**WHAT TO WORK ON:** Copy all of the records below line for line, keeping every character unchanged.

********************

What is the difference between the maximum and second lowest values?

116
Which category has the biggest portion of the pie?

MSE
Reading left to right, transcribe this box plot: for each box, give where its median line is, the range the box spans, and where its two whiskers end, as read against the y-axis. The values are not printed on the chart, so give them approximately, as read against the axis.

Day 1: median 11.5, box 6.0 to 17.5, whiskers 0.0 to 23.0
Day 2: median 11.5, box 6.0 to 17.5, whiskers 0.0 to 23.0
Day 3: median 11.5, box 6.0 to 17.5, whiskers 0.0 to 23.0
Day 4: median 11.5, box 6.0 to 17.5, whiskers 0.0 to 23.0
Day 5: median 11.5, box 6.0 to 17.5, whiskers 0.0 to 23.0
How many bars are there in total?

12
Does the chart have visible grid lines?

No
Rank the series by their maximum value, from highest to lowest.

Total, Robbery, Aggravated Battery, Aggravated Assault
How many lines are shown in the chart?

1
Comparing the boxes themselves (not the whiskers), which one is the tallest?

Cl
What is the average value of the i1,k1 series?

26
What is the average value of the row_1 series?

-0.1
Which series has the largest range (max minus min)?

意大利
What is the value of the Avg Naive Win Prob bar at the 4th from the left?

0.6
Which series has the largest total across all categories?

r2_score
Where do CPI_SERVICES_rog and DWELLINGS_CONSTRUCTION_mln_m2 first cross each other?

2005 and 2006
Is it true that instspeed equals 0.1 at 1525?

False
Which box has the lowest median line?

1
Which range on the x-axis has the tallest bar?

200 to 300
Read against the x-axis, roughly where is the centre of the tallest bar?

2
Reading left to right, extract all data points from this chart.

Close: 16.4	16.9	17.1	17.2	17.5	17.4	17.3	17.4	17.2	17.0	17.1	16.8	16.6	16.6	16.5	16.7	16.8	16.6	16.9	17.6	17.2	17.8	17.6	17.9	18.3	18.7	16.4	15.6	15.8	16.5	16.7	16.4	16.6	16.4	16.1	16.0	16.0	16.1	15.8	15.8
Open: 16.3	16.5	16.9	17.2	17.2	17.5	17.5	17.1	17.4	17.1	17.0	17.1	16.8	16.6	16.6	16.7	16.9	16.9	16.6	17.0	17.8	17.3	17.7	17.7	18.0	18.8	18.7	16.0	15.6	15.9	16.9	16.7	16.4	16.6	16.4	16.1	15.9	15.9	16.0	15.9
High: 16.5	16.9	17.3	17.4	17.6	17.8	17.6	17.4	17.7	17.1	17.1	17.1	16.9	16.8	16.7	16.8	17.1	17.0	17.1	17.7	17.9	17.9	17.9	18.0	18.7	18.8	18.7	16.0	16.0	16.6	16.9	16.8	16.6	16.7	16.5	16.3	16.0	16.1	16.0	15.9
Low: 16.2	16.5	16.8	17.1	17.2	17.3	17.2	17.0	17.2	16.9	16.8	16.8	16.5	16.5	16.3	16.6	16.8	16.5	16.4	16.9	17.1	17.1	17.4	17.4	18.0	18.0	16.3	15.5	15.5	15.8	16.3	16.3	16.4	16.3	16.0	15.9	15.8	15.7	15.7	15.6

********************

**SOLUTION FOR THIS TASK:**
What is the difference between the maximum and second lowest values?

116
Which category has the biggest portion of the pie?

MSE
Reading left to right, transcribe this box plot: for each box, give where its median line is, the range the box spans, and where its two whiskers end, as read against the y-axis. The values are not printed on the chart, so give them approximately, as read against the axis.

Day 1: median 11.5, box 6.0 to 17.5, whiskers 0.0 to 23.0
Day 2: median 11.5, box 6.0 to 17.5, whiskers 0.0 to 23.0
Day 3: median 11.5, box 6.0 to 17.5, whiskers 0.0 to 23.0
Day 4: median 11.5, box 6.0 to 17.5, whiskers 0.0 to 23.0
Day 5: median 11.5, box 6.0 to 17.5, whiskers 0.0 to 23.0
How many bars are there in total?

12
Does the chart have visible grid lines?

No
Rank the series by their maximum value, from highest to lowest.

Total, Robbery, Aggravated Battery, Aggravated Assault
How many lines are shown in the chart?

1
Comparing the boxes themselves (not the whiskers), which one is the tallest?

Cl
What is the average value of the i1,k1 series?

26
What is the average value of the row_1 series?

-0.1
Which series has the largest range (max minus min)?

意大利
What is the value of the Avg Naive Win Prob bar at the 4th from the left?

0.6
Which series has the largest total across all categories?

r2_score
Where do CPI_SERVICES_rog and DWELLINGS_CONSTRUCTION_mln_m2 first cross each other?

2005 and 2006
Is it true that instspeed equals 0.1 at 1525?

False
Which box has the lowest median line?

1
Which range on the x-axis has the tallest bar?

200 to 300
Read against the x-axis, roughly where is the centre of the tallest bar?

2
Reading left to right, extract all data points from this chart.

Close: 16.4	16.9	17.1	17.2	17.5	17.4	17.3	17.4	17.2	17.0	17.1	16.8	16.6	16.6	16.5	16.7	16.8	16.6	16.9	17.6	17.2	17.8	17.6	17.9	18.3	18.7	16.4	15.6	15.8	16.5	16.7	16.4	16.6	16.4	16.1	16.0	16.0	16.1	15.8	15.8
Open: 16.3	16.5	16.9	17.2	17.2	17.5	17.5	17.1	17.4	17.1	17.0	17.1	16.8	16.6	16.6	16.7	16.9	16.9	16.6	17.0	17.8	17.3	17.7	17.7	18.0	18.8	18.7	16.0	15.6	15.9	16.9	16.7	16.4	16.6	16.4	16.1	15.9	15.9	16.0	15.9
High: 16.5	16.9	17.3	17.4	17.6	17.8	17.6	17.4	17.7	17.1	17.1	17.1	16.9	16.8	16.7	16.8	17.1	17.0	17.1	17.7	17.9	17.9	17.9	18.0	18.7	18.8	18.7	16.0	16.0	16.6	16.9	16.8	16.6	16.7	16.5	16.3	16.0	16.1	16.0	15.9
Low: 16.2	16.5	16.8	17.1	17.2	17.3	17.2	17.0	17.2	16.9	16.8	16.8	16.5	16.5	16.3	16.6	16.8	16.5	16.4	16.9	17.1	17.1	17.4	17.4	18.0	18.0	16.3	15.5	15.5	15.8	16.3	16.3	16.4	16.3	16.0	15.9	15.8	15.7	15.7	15.6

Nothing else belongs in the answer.